__GIVEN ENTRIES__
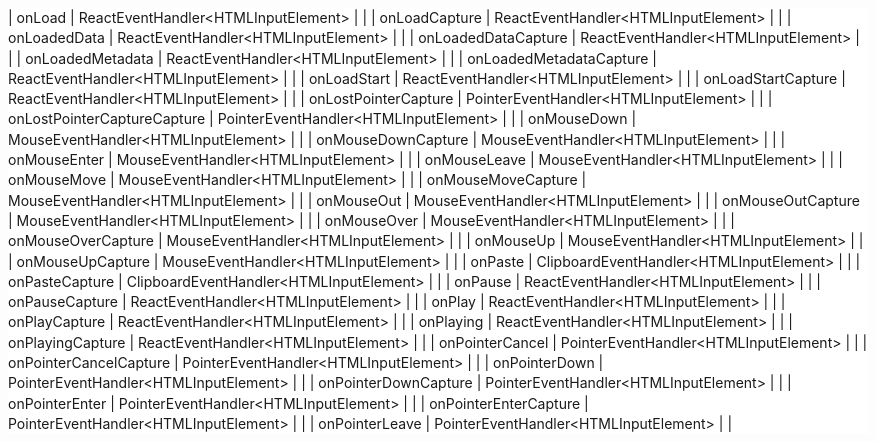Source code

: | onLoad | ReactEventHandler<HTMLInputElement\> |  |
| onLoadCapture | ReactEventHandler<HTMLInputElement\> |  |
| onLoadedData | ReactEventHandler<HTMLInputElement\> |  |
| onLoadedDataCapture | ReactEventHandler<HTMLInputElement\> |  |
| onLoadedMetadata | ReactEventHandler<HTMLInputElement\> |  |
| onLoadedMetadataCapture | ReactEventHandler<HTMLInputElement\> |  |
| onLoadStart | ReactEventHandler<HTMLInputElement\> |  |
| onLoadStartCapture | ReactEventHandler<HTMLInputElement\> |  |
| onLostPointerCapture | PointerEventHandler<HTMLInputElement\> |  |
| onLostPointerCaptureCapture | PointerEventHandler<HTMLInputElement\> |  |
| onMouseDown | MouseEventHandler<HTMLInputElement\> |  |
| onMouseDownCapture | MouseEventHandler<HTMLInputElement\> |  |
| onMouseEnter | MouseEventHandler<HTMLInputElement\> |  |
| onMouseLeave | MouseEventHandler<HTMLInputElement\> |  |
| onMouseMove | MouseEventHandler<HTMLInputElement\> |  |
| onMouseMoveCapture | MouseEventHandler<HTMLInputElement\> |  |
| onMouseOut | MouseEventHandler<HTMLInputElement\> |  |
| onMouseOutCapture | MouseEventHandler<HTMLInputElement\> |  |
| onMouseOver | MouseEventHandler<HTMLInputElement\> |  |
| onMouseOverCapture | MouseEventHandler<HTMLInputElement\> |  |
| onMouseUp | MouseEventHandler<HTMLInputElement\> |  |
| onMouseUpCapture | MouseEventHandler<HTMLInputElement\> |  |
| onPaste | ClipboardEventHandler<HTMLInputElement\> |  |
| onPasteCapture | ClipboardEventHandler<HTMLInputElement\> |  |
| onPause | ReactEventHandler<HTMLInputElement\> |  |
| onPauseCapture | ReactEventHandler<HTMLInputElement\> |  |
| onPlay | ReactEventHandler<HTMLInputElement\> |  |
| onPlayCapture | ReactEventHandler<HTMLInputElement\> |  |
| onPlaying | ReactEventHandler<HTMLInputElement\> |  |
| onPlayingCapture | ReactEventHandler<HTMLInputElement\> |  |
| onPointerCancel | PointerEventHandler<HTMLInputElement\> |  |
| onPointerCancelCapture | PointerEventHandler<HTMLInputElement\> |  |
| onPointerDown | PointerEventHandler<HTMLInputElement\> |  |
| onPointerDownCapture | PointerEventHandler<HTMLInputElement\> |  |
| onPointerEnter | PointerEventHandler<HTMLInputElement\> |  |
| onPointerEnterCapture | PointerEventHandler<HTMLInputElement\> |  |
| onPointerLeave | PointerEventHandler<HTMLInputElement\> |  |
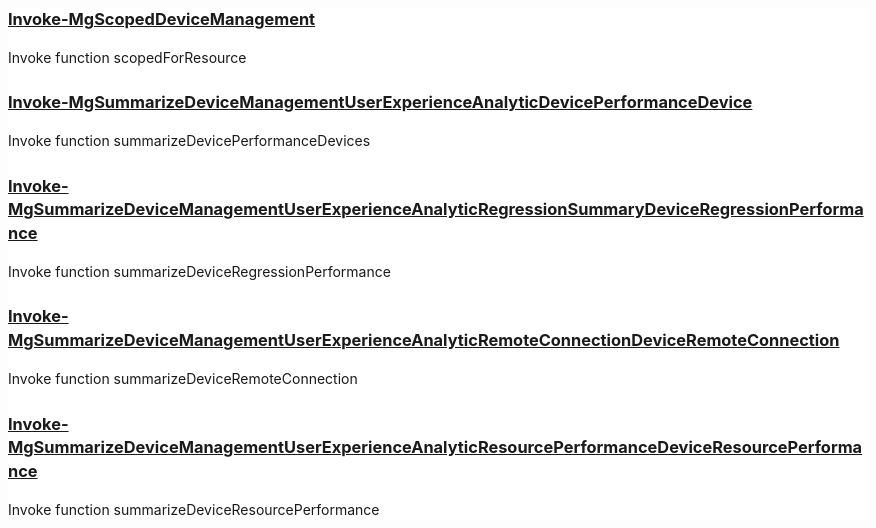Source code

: ### [Invoke-MgScopedDeviceManagement](Invoke-MgScopedDeviceManagement.md)
Invoke function scopedForResource

### [Invoke-MgSummarizeDeviceManagementUserExperienceAnalyticDevicePerformanceDevice](Invoke-MgSummarizeDeviceManagementUserExperienceAnalyticDevicePerformanceDevice.md)
Invoke function summarizeDevicePerformanceDevices

### [Invoke-MgSummarizeDeviceManagementUserExperienceAnalyticRegressionSummaryDeviceRegressionPerformance](Invoke-MgSummarizeDeviceManagementUserExperienceAnalyticRegressionSummaryDeviceRegressionPerformance.md)
Invoke function summarizeDeviceRegressionPerformance

### [Invoke-MgSummarizeDeviceManagementUserExperienceAnalyticRemoteConnectionDeviceRemoteConnection](Invoke-MgSummarizeDeviceManagementUserExperienceAnalyticRemoteConnectionDeviceRemoteConnection.md)
Invoke function summarizeDeviceRemoteConnection

### [Invoke-MgSummarizeDeviceManagementUserExperienceAnalyticResourcePerformanceDeviceResourcePerformance](Invoke-MgSummarizeDeviceManagementUserExperienceAnalyticResourcePerformanceDeviceResourcePerformance.md)
Invoke function summarizeDeviceResourcePerformance

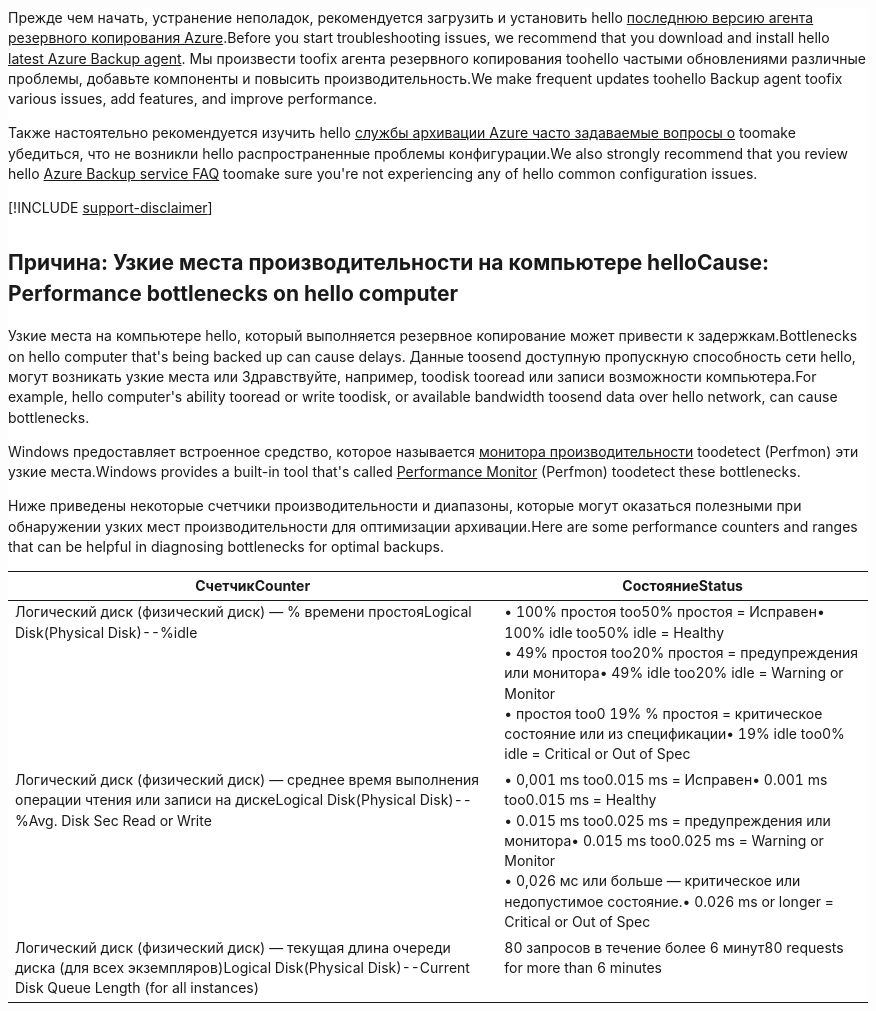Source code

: <span data-ttu-id="72fb1-111">Прежде чем начать, устранение неполадок, рекомендуется загрузить и установить hello [последнюю версию агента резервного копирования Azure](http://aka.ms/azurebackup_agent).</span><span class="sxs-lookup"><span data-stu-id="72fb1-111">Before you start troubleshooting issues, we recommend that you download and install hello [latest Azure Backup agent](http://aka.ms/azurebackup_agent).</span></span> <span data-ttu-id="72fb1-112">Мы произвести toofix агента резервного копирования toohello частыми обновлениями различные проблемы, добавьте компоненты и повысить производительность.</span><span class="sxs-lookup"><span data-stu-id="72fb1-112">We make frequent updates toohello Backup agent toofix various issues, add features, and improve performance.</span></span>

<span data-ttu-id="72fb1-113">Также настоятельно рекомендуется изучить hello [службы архивации Azure часто задаваемые вопросы о](backup-azure-backup-faq.md) toomake убедиться, что не возникли hello распространенные проблемы конфигурации.</span><span class="sxs-lookup"><span data-stu-id="72fb1-113">We also strongly recommend that you review hello [Azure Backup service FAQ](backup-azure-backup-faq.md) toomake sure you're not experiencing any of hello common configuration issues.</span></span>

[!INCLUDE [support-disclaimer](../../includes/support-disclaimer.md)]

<a id="cause1"></a>

## <a name="cause-performance-bottlenecks-on-hello-computer"></a><span data-ttu-id="72fb1-114">Причина: Узкие места производительности на компьютере hello</span><span class="sxs-lookup"><span data-stu-id="72fb1-114">Cause: Performance bottlenecks on hello computer</span></span>
<span data-ttu-id="72fb1-115">Узкие места на компьютере hello, который выполняется резервное копирование может привести к задержкам.</span><span class="sxs-lookup"><span data-stu-id="72fb1-115">Bottlenecks on hello computer that's being backed up can cause delays.</span></span> <span data-ttu-id="72fb1-116">Данные toosend доступную пропускную способность сети hello, могут возникать узкие места или Здравствуйте, например, toodisk tooread или записи возможности компьютера.</span><span class="sxs-lookup"><span data-stu-id="72fb1-116">For example, hello computer's ability tooread or write toodisk, or available bandwidth toosend data over hello network, can cause bottlenecks.</span></span>

<span data-ttu-id="72fb1-117">Windows предоставляет встроенное средство, которое называется [монитора производительности](https://technet.microsoft.com/magazine/2008.08.pulse.aspx) toodetect (Perfmon) эти узкие места.</span><span class="sxs-lookup"><span data-stu-id="72fb1-117">Windows provides a built-in tool that's called [Performance Monitor](https://technet.microsoft.com/magazine/2008.08.pulse.aspx) (Perfmon) toodetect these bottlenecks.</span></span>

<span data-ttu-id="72fb1-118">Ниже приведены некоторые счетчики производительности и диапазоны, которые могут оказаться полезными при обнаружении узких мест производительности для оптимизации архивации.</span><span class="sxs-lookup"><span data-stu-id="72fb1-118">Here are some performance counters and ranges that can be helpful in diagnosing bottlenecks for optimal backups.</span></span>

| <span data-ttu-id="72fb1-119">Счетчик</span><span class="sxs-lookup"><span data-stu-id="72fb1-119">Counter</span></span> | <span data-ttu-id="72fb1-120">Состояние</span><span class="sxs-lookup"><span data-stu-id="72fb1-120">Status</span></span> |
| --- | --- |
| <span data-ttu-id="72fb1-121">Логический диск (физический диск) — % времени простоя</span><span class="sxs-lookup"><span data-stu-id="72fb1-121">Logical Disk(Physical Disk)--%idle</span></span> |<span data-ttu-id="72fb1-122">• 100% простоя too50% простоя = Исправен</span><span class="sxs-lookup"><span data-stu-id="72fb1-122">• 100% idle too50% idle = Healthy</span></span></br><span data-ttu-id="72fb1-123">• 49% простоя too20% простоя = предупреждения или монитора</span><span class="sxs-lookup"><span data-stu-id="72fb1-123">• 49% idle too20% idle = Warning or Monitor</span></span></br><span data-ttu-id="72fb1-124">• простоя too0 19% % простоя = критическое состояние или из спецификации</span><span class="sxs-lookup"><span data-stu-id="72fb1-124">• 19% idle too0% idle = Critical or Out of Spec</span></span> |
| <span data-ttu-id="72fb1-125">Логический диск (физический диск) — среднее время выполнения операции чтения или записи на диске</span><span class="sxs-lookup"><span data-stu-id="72fb1-125">Logical Disk(Physical Disk)--%Avg. Disk Sec Read or Write</span></span> |<span data-ttu-id="72fb1-126">• 0,001 ms too0.015 ms = Исправен</span><span class="sxs-lookup"><span data-stu-id="72fb1-126">• 0.001 ms too0.015 ms  = Healthy</span></span></br><span data-ttu-id="72fb1-127">• 0.015 ms too0.025 ms = предупреждения или монитора</span><span class="sxs-lookup"><span data-stu-id="72fb1-127">• 0.015 ms too0.025 ms = Warning or Monitor</span></span></br><span data-ttu-id="72fb1-128">• 0,026 мс или больше — критическое или недопустимое состояние.</span><span class="sxs-lookup"><span data-stu-id="72fb1-128">• 0.026 ms or longer = Critical or Out of Spec</span></span> |
| <span data-ttu-id="72fb1-129">Логический диск (физический диск) — текущая длина очереди диска (для всех экземпляров)</span><span class="sxs-lookup"><span data-stu-id="72fb1-129">Logical Disk(Physical Disk)--Current Disk Queue Length (for all instances)</span></span> |<span data-ttu-id="72fb1-130">80 запросов в течение более 6 минут</span><span class="sxs-lookup"><span data-stu-id="72fb1-130">80 requests for more than 6 minutes</span></span> |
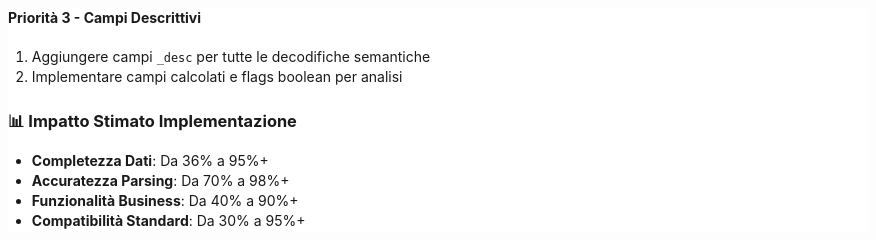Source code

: #### **Priorità 3 - Campi Descrittivi**
1. Aggiungere campi `_desc` per tutte le decodifiche semantiche
2. Implementare campi calcolati e flags boolean per analisi

### **📊 Impatto Stimato Implementazione**

- **Completezza Dati**: Da 36% a 95%+ 
- **Accuratezza Parsing**: Da 70% a 98%+
- **Funzionalità Business**: Da 40% a 90%+
- **Compatibilità Standard**: Da 30% a 95%+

__WHAT NEEDS TO BE DONE__
Your answer should reproduce each line of the listing that holds the word "function".

__YOUR RESPONSE__
Invoke function scopedForResource
Invoke function summarizeDevicePerformanceDevices
Invoke function summarizeDeviceRegressionPerformance
Invoke function summarizeDeviceRemoteConnection
Invoke function summarizeDeviceResourcePerformance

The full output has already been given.